Problem statement
In the forum thread on bicycle insurance, what limit per cycle did the House Contents policy claim with the CIS carry?

Excerpt provided
I gave up on bike insurance years ago since it was such a huge proportion of the bikes value to not be worth it, so the house insurance will cover it in the house only.

They've always been well locked, and if on a car bike rack never left anywhere unattended. If I went on hols with them they would be covered over in the car.

If they are really posh bikes then something like the seatpost, stem or brakes wouldn't be locked and worth nicking, so inside or with me were the only options


----------



## ob1 (Sep 25, 2007)

I have had a claim met by the CIS for two cycles stolen from the rear of our motorhome under our House Contents policy, the limit was £1000 on each.

Another point to be careful off is that for some unknown reason the majority of insurers exclude electric cycles. I cannot understand this exclusion as many 'normal' cycles can be dearer than the electric types. Again, the CIS do not differentiate and cover up to £1000.

Ron


----------



## DTPCHEMICALS (Jul 24, 2006)

Just google "electric bike insurance" and then give one or two a call

DAve p


----------



## wakk44 (Jun 15, 2006)

ob1 said:


> I have had a claim met by the CIS for two cycles stolen from the rear of our motorhome under our House Contents policy, the limit was £1000 on each.
> 
> Another point to be careful off is that for some unknown reason the majority of insurers exclude electric cycles. I cannot understand this exclusion as many 'normal' cycles can be dearer than the electric types. Again, the CIS do not differentiate and cover up to £1000.
> 
> Ron


I also claimed for my sons bike through CIS home insurance,even though it was stolen away from the house they paid up with no quibbles,very good company to deal with 

I agree with whoever said that getting an older bike that is not so much of a target for thieves is preferable,(thanks Geoff  )

also if you have expensive bikes or electric bikes then it is essential to keep them out of sight,which is ok if you have a motorhome with a garage,I would never leave a valuable bike on a bike rack even if locked in place-out of sight,out of mind :wink:


----------



## DTPCHEMICALS (Jul 24, 2006)

Dataset excerpts
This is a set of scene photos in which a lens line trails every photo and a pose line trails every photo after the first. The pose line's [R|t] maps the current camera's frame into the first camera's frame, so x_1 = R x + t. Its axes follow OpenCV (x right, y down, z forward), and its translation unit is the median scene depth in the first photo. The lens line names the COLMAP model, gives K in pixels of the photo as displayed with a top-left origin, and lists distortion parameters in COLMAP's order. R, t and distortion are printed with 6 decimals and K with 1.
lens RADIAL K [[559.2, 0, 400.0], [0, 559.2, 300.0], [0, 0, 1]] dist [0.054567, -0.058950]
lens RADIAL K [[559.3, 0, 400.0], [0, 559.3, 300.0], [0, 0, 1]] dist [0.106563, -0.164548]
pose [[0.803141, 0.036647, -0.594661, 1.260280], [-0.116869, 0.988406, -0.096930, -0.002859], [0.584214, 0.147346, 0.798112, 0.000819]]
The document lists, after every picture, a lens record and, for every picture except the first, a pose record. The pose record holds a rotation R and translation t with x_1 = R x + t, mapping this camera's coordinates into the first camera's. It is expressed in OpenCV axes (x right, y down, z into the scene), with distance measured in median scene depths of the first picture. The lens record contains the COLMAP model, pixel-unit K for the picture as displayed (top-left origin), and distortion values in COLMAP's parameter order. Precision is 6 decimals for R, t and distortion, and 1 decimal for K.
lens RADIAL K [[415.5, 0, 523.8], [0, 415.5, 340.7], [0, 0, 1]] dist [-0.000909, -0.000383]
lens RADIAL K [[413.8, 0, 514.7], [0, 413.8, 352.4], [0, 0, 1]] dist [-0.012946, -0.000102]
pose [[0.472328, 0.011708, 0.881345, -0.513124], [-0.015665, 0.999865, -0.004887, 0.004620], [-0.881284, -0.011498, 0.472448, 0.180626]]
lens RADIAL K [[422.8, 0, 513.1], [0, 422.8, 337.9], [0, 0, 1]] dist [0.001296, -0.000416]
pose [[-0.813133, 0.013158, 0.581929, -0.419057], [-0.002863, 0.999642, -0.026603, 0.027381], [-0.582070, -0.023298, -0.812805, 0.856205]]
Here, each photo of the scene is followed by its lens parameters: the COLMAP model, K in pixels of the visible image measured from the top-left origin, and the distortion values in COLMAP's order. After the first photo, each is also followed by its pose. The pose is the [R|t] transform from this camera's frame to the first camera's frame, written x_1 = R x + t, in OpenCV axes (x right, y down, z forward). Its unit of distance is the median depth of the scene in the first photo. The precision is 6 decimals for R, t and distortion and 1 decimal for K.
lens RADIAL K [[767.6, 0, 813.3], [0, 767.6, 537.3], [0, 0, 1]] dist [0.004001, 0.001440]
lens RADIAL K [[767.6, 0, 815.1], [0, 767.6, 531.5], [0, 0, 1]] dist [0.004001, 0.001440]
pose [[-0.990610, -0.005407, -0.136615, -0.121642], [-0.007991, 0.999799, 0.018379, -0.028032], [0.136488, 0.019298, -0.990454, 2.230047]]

Solution to the problem
The limit was £1000 on each cycle.